Duncan knew the idea of marrying Scotia should have sent him running into the wood like a deer with a wolf pack on its heels, but it didn’t, and that alone was an interesting thing to know about himself. Could he marry the lass when he did not ken if he could even trust her? That was supposing she would consent to be his wife, which he had strong doubts about.

For the first time since Uilliam had shown up, Duncan wondered what was happening at the Story Stone. Was Scotia a Guardian? And if she was chosen, did that mean she really had changed? Did it mean she had finally learned the one lesson he had tried to teach her for years? Could she be a Guardian and not think of others before herself?

The questions galloped around his brain unanswered as he followed Uilliam to the edge of the forest.

R
OWAN RAISED THE
Targe stone heart high as she and Jeanette prepared to lead Scotia into the Targe’s power. Jeanette placed the fingertips of one hand on the Targe stone while settling the fingertips of her other hand on the lip of the cup of water settled on the ground in front of her.
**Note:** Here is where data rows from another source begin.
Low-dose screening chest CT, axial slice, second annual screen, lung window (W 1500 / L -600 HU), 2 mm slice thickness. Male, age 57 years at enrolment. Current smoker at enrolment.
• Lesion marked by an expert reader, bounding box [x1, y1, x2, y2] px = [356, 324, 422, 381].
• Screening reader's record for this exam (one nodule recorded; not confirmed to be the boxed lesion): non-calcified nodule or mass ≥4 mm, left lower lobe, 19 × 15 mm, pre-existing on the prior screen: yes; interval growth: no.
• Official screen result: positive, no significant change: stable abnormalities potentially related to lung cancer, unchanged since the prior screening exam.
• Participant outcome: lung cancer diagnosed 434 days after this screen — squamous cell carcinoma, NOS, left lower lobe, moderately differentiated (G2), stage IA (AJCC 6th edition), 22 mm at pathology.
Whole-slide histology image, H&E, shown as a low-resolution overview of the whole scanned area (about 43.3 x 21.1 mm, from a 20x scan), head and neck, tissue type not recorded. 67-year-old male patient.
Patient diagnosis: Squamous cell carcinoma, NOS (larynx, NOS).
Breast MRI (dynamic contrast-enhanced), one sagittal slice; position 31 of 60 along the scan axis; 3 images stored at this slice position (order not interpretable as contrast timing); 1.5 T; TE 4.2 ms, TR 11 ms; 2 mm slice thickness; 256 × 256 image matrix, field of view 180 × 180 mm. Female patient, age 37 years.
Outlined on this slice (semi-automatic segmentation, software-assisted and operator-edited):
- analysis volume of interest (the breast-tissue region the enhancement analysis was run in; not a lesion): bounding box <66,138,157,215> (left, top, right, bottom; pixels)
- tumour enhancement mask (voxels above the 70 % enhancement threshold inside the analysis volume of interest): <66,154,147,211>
“Touch the Targe stone and the Story Stone,” Jeanette instructed. “It might help if you close your eyes. Do not try to do anything, rather let Rowan pull the power of the Targe through you.”
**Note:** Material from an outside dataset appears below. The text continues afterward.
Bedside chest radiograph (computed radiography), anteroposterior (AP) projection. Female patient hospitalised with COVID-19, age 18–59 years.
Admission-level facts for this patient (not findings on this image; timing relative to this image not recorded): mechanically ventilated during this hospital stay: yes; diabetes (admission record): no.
Scotia did as instructed, but her mind would not quiet, so instead she imagined herself drawing the broken-arrow symbol in the air in front of her with each curled line that embellished the zigzag shape as a way of both focusing her mind and keeping herself from trying too hard again. She fervently hoped that Jeanette had the right of it.

All of a sudden the goose bumps were back, racing over her skin, lifting every hair on her body this time. Her breath caught in her throat, and then it happened.

CHAPTER TWENTY-ONE

I
T WAS NOT
long before Duncan and Uilliam found evidence of the English, and not just a party of outriders. The entire detachment, at least the soldiers, for there was no sign of carts, and only a few horses had passed by this point sometime since sunup. The two men looked at each other, then back at the clear evidence that the English had made it into Glen Lairig already, well ahead of when they were expected.
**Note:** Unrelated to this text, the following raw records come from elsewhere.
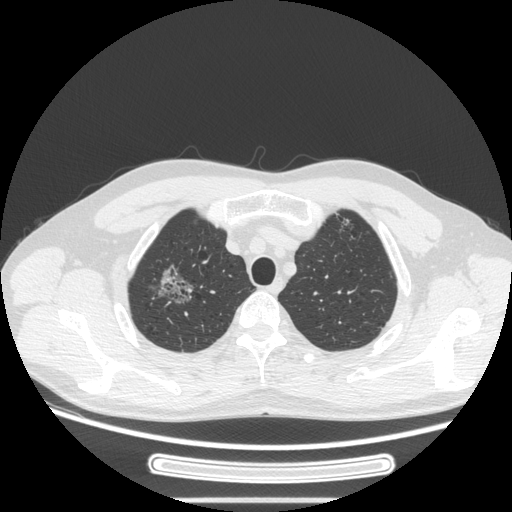
Chest CT, one axial slice. Position 222 of 269 along the scan axis. Reconstruction kernel STANDARD. Lung window (W 1500 / L -600 HU). 1.25 mm slice thickness. 512 × 512 image matrix, field of view 382 × 382 mm. Patient: male, 53 years. Case-level facts recorded for this patient, not image findings: clinical TNM (as recorded): T1c N0 M0.
Outlined on this slice (rectangle marked by the reading radiologist):
- lung tumour (recorded histology: adenocarcinoma): box from (x=149, y=261) to (x=201, y=315) px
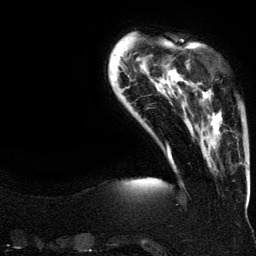
Breast MRI (dynamic contrast-enhanced), one axial slice. Position 28 of 134 along the scan axis. Cropped to one breast. Dynamic contrast-enhanced series, time point 2 of 6 at this slice position (early post-contrast). 3 T. TE 4.2 ms, TR 7.9 ms. 1.2 mm slice thickness. 256 × 256 image matrix, field of view 200 × 200 mm. Female patient.
Structures marked on this image (semi-automatically segmented with operator editing):
- enhancing-tissue mask used for the functional tumour volume (all voxels passing the contrast-enhancement thresholds inside the analysis volume; usually the tumour): box from (x=188, y=62) to (x=222, y=145) px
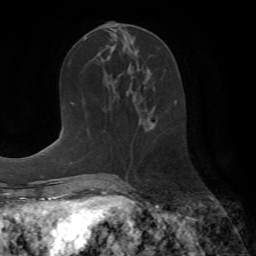
Breast MRI (dynamic contrast-enhanced), one axial slice. Position 31 of 72 along the scan axis. Cropped to one breast. Dynamic contrast-enhanced series, time point 2 of 7 at this slice position (early post-contrast). 1.5 T. TE 4.2 ms, TR 8.7 ms. 2.2 mm slice thickness. 256 × 256 image matrix. Female patient.
Annotated regions visible in this slice (semi-automatically segmented with operator editing):
- enhancing-tissue mask used for the functional tumour volume (all voxels passing the contrast-enhancement thresholds inside the analysis volume; usually the tumour): box from (x=153, y=86) to (x=176, y=104) px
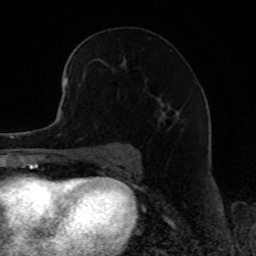
Breast MRI, one axial slice. Position 49 of 80 along the scan axis. Cropped to one breast. Dynamic contrast-enhanced series, time point 2 of 8 at this slice position (early post-contrast). 1.5 T. TE 4.2 ms, TR 7 ms. 2 mm slice thickness. 256 × 256 image matrix, field of view 165 × 165 mm. Female patient.
Outlined on this slice (semi-automatically segmented with operator editing):
- enhancing-tissue mask used for the functional tumour volume (all voxels passing the contrast-enhancement thresholds inside the analysis volume; usually the tumour): bounding box (x1, y1, x2, y2) in pixels: (73, 53, 181, 119)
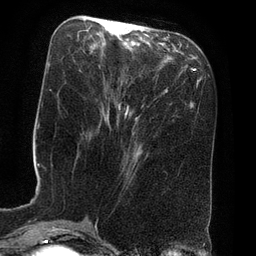
Breast MRI (dynamic contrast-enhanced), one axial slice. Slice 26 of 80 in the series (ordered by position). Cropped to one breast. Dynamic contrast-enhanced series, time point 2 of 8 at this slice position (early post-contrast). 3 T. TE 2.1 ms, TR 4.4 ms. 256 × 256 image matrix, field of view 180 × 180 mm. Female patient.
Annotated regions visible in this slice (semi-automatic segmentation, software-assisted and operator-edited):
- enhancing-tissue mask used for the functional tumour volume (all voxels passing the contrast-enhancement thresholds inside the analysis volume; usually the tumour): bounding box (x1, y1, x2, y2) in pixels: (116, 21, 126, 115)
“The bastard must have left his supplies behind,” Uilliam said, scanning the beaten path.

“Aye. ’Tis what I would have done, and what Bryn suggested he might do, but I did not think the English would leave behind their comforts to be taken by Highlanders in order to make better time.” Duncan also scanned the clear evidence of the English force’s march through here. “Even so, they travel the trail along the lochside, as if they head to the castle.”

“How many, would you say?”

“Not the two score Jeanette saw, but not many less. It seems our allies were not able to carve away enough to give us an even fight.”

“The Sassenachs will be tired from their march from the sea.” Uilliam was still scanning the tracks.

“They will be. We must engage them soon, then. We cannot give them time to recover.”

“We must get back and warn everyone,” Uilliam said. “The Guardians must get to a safe place, and the warriors must return to their posts and prepare to attack.”